Il convient donc, conformément aux dispositions contractuelles, de le condamner à restituer le véhicule de véhicule automobile de marque Ford, de modèle Puma 0222 Ethanol 5 portes 00 1.0 6 Speed 006, immatriculé [Immatriculation 6], la valeur du bien repris s’imputant, à titre de paiement, sur le solde de la créance
5. Sur les demandes accessoires
En application de l’article 696 du code de procédure civile, M. [P] [S], partie perdante, sera condamné aux dépens.
Aux termes de l’article 700 du code de procédure civile, le juge peut condamner la partie perdante à payer une somme au titre des frais de justice exposés et non compris dans les dépens.
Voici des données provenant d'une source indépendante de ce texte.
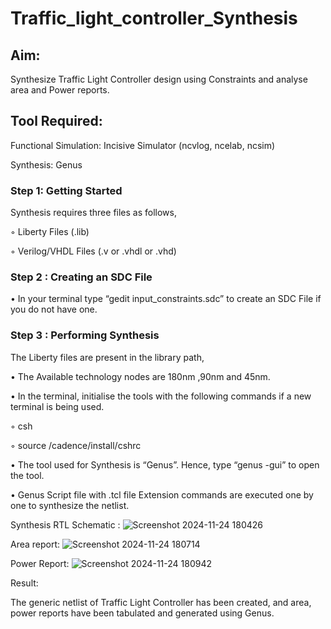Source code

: # Traffic_light_controller_Synthesis

## Aim:

Synthesize Traffic Light Controller design using Constraints and analyse area and Power reports.

## Tool Required:

Functional Simulation: Incisive Simulator (ncvlog, ncelab, ncsim)

Synthesis: Genus

### Step 1: Getting Started

Synthesis requires three files as follows,

◦ Liberty Files (.lib)

◦ Verilog/VHDL Files (.v or .vhdl or .vhd)

### Step 2 : Creating an SDC File

•	In your terminal type “gedit input_constraints.sdc” to create an SDC File if you do not have one.

### Step 3 : Performing Synthesis

The Liberty files are present in the library path,

• The Available technology nodes are 180nm ,90nm and 45nm.

• In the terminal, initialise the tools with the following commands if a new terminal is being used.

◦ csh

◦ source /cadence/install/cshrc

• The tool used for Synthesis is “Genus”. Hence, type “genus -gui” to open the tool.

• Genus Script file with .tcl file Extension commands are executed one by one to synthesize the netlist.

Synthesis RTL Schematic :
![Screenshot 2024-11-24 180426](https://github.com/user-attachments/assets/80b39d56-6b5a-4897-85c8-d790fa4afc3d)


Area report:
![Screenshot 2024-11-24 180714](https://github.com/user-attachments/assets/b264b7ff-65fc-4464-a60a-8d190a29e0be)

Power Report:
![Screenshot 2024-11-24 180942](https://github.com/user-attachments/assets/709e1b9e-3afc-421e-bb7a-8639f3b6627c)

Result:

The generic netlist of Traffic Light Controller has been created, and area, power reports have been tabulated and generated using Genus.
Cependant, pour des raisons d’équité tirées de la situation des parties, il peut, même d’office, dire qu’il n’y a pas lieu à cette condamnation.
En l’espèce, l’équité et la situation économique respective des parties commandent d’écarter toute condamnation au titre de l’article 700 du code de procédure civile. La société demanderesse sera donc déboutée de sa demande à ce titre.
Enfin, selon l’article 514 du code de procédure civile, les décisions de première instance sont de droit exécutoires à titre provisoire à moins que la loi ou la décision rendue n’en dispose autrement. Toutefois, selon l’article 514-1 du même code, le juge peut écarter l’exécution provisoire de droit, en tout ou partie, s’il estime qu’elle est incompatible avec la nature de l’affaire. Il statue, d’office ou à la demande d’une partie, par décision spécialement motivée.
En l’espèce, l’exécution provisoire n’étant pas incompatible avec la nature de l’affaire, il n’y a pas lieu d’écarter l’exécution provisoire de droit de la présente décision.
PAR CES MOTIFS
Le juge des contentieux de la protection, statuant publiquement par mise à disposition au greffe, par jugement réputé contradictoire et en premier ressort :
DÉCLARE la société de droit anglais FCE BANK PLC recevable en sa demande en paiement ;
PRONONCE la résolution judiciaire du contrat de location avec option d’achat conclut le 06 septembre 2023 entre la société de droit anglais FCE BANK PLC et M. [P] [S], et portant sur un véhicule de marque Ford, de modèle Puma 0222 Ethanol 5 portes 00 1.0 6 Speed 006, immatriculé [Immatriculation 6] ;
PRONONCE la déchéance totale du droit aux intérêts depuis l’origine du contrat, même au taux légal ;
CONDAMNE M. [P] [S] à payer à la société de droit anglais FCE BANK PLC la somme de 28 992,77 euros au titre dudit contrat, sans intérêts, même au taux légal ;
ORDONNE à M. [P] [S] de restituer le véhicule de véhicule automobile de marque Ford, de modèle Puma 0222 Ethanol 5 portes 00 1.0 6 Speed 006, immatriculé [Immatriculation 6] ;
DIT que si ledit véhicule est récupéré et vendu, son prix de vente s’imputera, à titre de paiement, sur le solde de la créance ;
CONDAMNE M. [P] [S] aux dépens de l’instance ;
DÉBOUTE la société de droit anglais FCE BANK PLC de sa demande au titre de l’article 700 du code de procédure civile ;
RAPPELLE l’exécution provisoire de droit de la présente décision.
Le présent jugement prononcé hors la présence du public, par mise à disposition au greffe le 14 mai 2025, a été signé par le président et la greffière.